The figures depict $1\to 3$ asymmetric broadcasting of ${\rho }_{12}$ via direct 1 to 3 cloning. Only the horizontal nonlocal pairs (${\tilde{\rho }}_{12}$, ${\tilde{\rho }}_{34}$, and ${\tilde{\rho }}_{56}$) have been highlighted for clarity. (a) Local broadcasting. (b) Nonlocal broadcasting.

Figure 7

The figure shows a contour plot of the allowed range of values of $k$ for a successful broadcasting operation, given the application of a $1\to 3$ nonlocal cloner parametrized by $\beta$ and $\gamma$. The hue depicts the value of $\sigma$ such that the broadcasting range is $(0.5-\sigma )\le k\le (0.5+\sigma )$.

Figure 8

The figure shows the broadcastable region for Werner-type states when using arbitrary unitary and symmetric cloner. The yellow (light gray) region of input state space covered by the arbitrary unitary is strictly larger than and engulfs the cyan (dark gray) region covered by the symmetric Buzek-Hillary (BH) cloner.

Figure 9

The figure shows the state space for Bell-diagonal states.
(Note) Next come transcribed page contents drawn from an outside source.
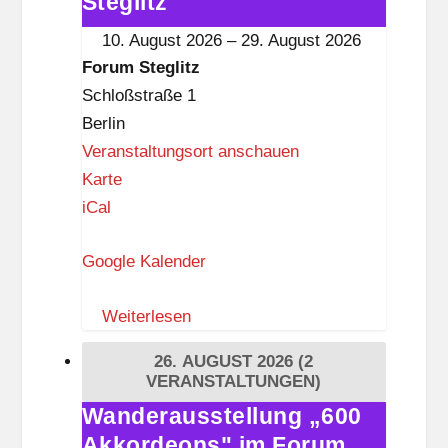
Steglitz
t
im
10. August 2026
–
29. August 2026
z
Forum
Forum Steglitz
Steglitz
Schloßstraße 1
Berlin
Veranstaltungsort anschauen
F
Karte
o
iCal
r
Google Kalender
u
m
Weiterlesen
S
t
26. AUGUST 2026
(2
e
VERANSTALTUNGEN)
g
Wanderausstellung „600
Wanderausstellung
l
Akkordeons" im Forum
„600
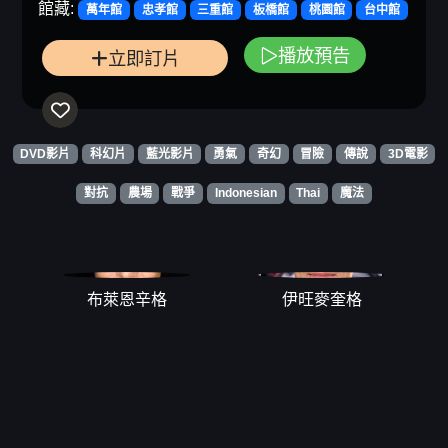
館藏:
萬年館
忠孝館
三重館
板橋館
桃園館
台中館
播放預告
立即訂片
DVD影片
科幻片
藍光影片
勇氣
奇幻
冒險
傳說
3D電影
對抗
農場
戰爭
Indonesian
Thai
魔法
布萊恩辛格
伊旺麥奎格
At the vertex tuples ($-1,-1,-1$), ($1,1,-1$), ($1,-1,1$), and ($-1,1,1$) of the translucent tetrahedron lie the Bell states $|{\gamma }_{uv}\rangle$. The cones emerging from these corners depict the broadcastable regions. The small (blue) cones which are associated with the use of symmetric Buzek-Hillary (BH) cloner are engulfed by the large (chrome-yellow) cones which correspond to the use of arbitrary unitary. The (black) octahedron in the middle of the tetrahedron depicts the separable region within the Bell-diagonal state space.